## [YOUR GOAL]
Pull out every line below containing the word "None".

## [DATASET ENTRIES]
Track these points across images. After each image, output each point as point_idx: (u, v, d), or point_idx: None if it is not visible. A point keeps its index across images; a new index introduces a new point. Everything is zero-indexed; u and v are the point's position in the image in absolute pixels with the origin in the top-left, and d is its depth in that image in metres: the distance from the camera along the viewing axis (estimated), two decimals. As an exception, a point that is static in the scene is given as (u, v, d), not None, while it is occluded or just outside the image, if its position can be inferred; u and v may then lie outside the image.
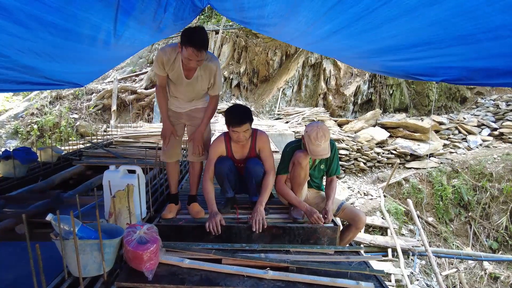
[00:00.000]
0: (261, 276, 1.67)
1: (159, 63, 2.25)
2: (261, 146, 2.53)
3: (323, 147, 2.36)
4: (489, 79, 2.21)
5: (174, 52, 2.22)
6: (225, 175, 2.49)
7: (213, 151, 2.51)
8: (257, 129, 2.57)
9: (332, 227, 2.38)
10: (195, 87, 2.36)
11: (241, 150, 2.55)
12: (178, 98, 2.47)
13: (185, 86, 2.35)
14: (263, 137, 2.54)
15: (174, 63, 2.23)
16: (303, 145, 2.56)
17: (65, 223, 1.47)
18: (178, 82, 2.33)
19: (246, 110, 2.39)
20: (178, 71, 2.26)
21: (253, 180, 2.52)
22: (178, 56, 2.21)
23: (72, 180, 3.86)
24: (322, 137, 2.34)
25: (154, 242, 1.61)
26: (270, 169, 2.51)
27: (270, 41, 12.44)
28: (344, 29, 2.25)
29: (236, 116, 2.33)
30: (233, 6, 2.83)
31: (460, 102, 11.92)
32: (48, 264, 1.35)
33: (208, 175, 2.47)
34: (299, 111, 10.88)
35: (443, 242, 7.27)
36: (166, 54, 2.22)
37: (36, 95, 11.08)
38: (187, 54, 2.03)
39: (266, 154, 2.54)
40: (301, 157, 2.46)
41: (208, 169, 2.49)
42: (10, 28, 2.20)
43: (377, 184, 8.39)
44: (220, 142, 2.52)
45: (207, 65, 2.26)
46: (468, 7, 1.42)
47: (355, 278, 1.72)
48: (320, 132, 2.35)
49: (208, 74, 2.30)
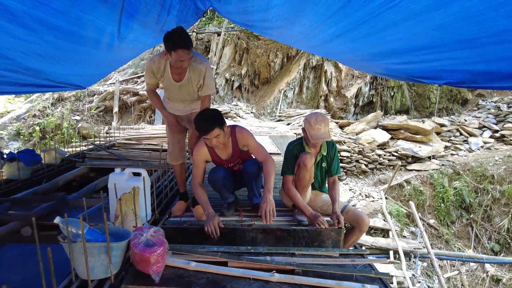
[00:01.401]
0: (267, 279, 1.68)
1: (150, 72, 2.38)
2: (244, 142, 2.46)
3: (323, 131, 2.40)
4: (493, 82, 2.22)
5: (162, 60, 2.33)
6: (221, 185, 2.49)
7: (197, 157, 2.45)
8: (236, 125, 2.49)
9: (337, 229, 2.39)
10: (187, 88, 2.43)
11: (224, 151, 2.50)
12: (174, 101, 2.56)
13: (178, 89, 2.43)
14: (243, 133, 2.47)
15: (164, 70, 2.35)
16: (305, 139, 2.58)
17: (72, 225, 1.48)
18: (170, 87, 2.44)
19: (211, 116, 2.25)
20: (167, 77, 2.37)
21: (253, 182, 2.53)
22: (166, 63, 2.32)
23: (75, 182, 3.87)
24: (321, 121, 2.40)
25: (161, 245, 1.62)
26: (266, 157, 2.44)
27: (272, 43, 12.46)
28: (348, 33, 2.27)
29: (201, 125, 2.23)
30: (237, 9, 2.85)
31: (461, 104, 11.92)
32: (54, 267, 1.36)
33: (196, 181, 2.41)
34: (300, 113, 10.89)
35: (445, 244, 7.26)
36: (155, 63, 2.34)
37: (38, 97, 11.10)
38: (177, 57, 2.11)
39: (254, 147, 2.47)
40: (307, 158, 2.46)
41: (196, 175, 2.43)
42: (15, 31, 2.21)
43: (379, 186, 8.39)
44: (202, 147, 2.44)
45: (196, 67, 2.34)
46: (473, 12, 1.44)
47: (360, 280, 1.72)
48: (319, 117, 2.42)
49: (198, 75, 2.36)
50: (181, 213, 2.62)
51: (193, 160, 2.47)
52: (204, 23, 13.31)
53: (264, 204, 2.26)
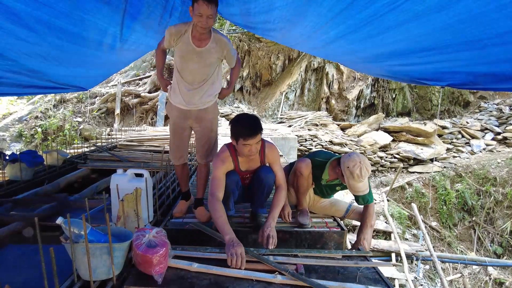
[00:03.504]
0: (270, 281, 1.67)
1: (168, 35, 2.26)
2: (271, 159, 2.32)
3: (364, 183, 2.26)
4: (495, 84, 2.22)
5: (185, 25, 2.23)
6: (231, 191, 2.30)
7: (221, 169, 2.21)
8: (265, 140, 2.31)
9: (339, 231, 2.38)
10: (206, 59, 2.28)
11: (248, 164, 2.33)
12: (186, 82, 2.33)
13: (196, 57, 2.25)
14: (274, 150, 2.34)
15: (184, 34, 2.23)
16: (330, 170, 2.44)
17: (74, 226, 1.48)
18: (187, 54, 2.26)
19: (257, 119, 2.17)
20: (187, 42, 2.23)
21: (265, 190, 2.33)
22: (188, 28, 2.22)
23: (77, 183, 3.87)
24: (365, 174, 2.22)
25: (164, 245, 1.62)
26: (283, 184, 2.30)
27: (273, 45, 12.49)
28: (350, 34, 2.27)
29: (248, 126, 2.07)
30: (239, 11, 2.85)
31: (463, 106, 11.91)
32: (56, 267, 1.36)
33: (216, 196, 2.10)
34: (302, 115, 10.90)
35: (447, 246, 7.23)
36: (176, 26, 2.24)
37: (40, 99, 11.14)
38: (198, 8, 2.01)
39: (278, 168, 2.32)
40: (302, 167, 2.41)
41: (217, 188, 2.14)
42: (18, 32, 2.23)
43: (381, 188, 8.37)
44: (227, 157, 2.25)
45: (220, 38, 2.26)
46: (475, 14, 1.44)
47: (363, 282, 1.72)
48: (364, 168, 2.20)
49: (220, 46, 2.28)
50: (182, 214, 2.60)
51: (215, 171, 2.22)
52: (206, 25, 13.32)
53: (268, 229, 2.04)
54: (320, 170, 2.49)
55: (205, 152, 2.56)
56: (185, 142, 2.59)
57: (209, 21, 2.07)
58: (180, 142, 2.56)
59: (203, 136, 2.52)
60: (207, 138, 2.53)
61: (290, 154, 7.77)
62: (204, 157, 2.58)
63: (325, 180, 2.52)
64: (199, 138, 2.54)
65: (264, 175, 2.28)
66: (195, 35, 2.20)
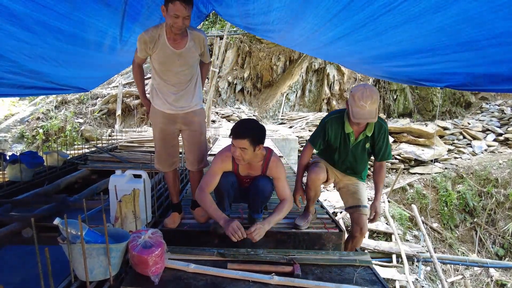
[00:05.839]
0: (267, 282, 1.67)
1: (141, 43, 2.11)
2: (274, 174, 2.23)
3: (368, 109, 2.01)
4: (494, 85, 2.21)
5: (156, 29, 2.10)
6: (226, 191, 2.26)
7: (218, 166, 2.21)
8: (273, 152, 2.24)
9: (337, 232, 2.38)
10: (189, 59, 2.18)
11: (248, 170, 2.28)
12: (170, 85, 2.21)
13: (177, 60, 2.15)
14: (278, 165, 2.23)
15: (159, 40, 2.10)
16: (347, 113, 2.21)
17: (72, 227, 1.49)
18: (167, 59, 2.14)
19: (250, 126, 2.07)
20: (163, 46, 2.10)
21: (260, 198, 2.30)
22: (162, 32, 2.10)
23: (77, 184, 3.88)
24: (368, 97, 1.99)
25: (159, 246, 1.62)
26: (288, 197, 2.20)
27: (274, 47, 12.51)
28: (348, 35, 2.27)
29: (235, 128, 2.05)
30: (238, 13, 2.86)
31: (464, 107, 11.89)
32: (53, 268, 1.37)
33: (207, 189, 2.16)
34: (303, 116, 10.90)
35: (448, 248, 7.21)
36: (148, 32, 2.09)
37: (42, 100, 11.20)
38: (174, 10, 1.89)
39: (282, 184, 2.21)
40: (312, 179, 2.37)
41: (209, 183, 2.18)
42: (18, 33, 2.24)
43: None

## [RESPONSE]
Track these points across images. After each image, output each point as point_idx: (u, v, d), or point_idx: None if it is not visible. A point keeps its index across images; a new index introduces a new point. Everything is zero-indexed; u and v are the point's position in the image in absolute pixels with the origin in the top-left, and d is its depth in that image in metres: the distance from the camera along the viewing axis (estimated), two decimals. As an exception, a point that is static in the scene is given as (u, v, d), not None, while it is occluded or just outside the image, if its position can be inferred; u and v may then lie outside the image.
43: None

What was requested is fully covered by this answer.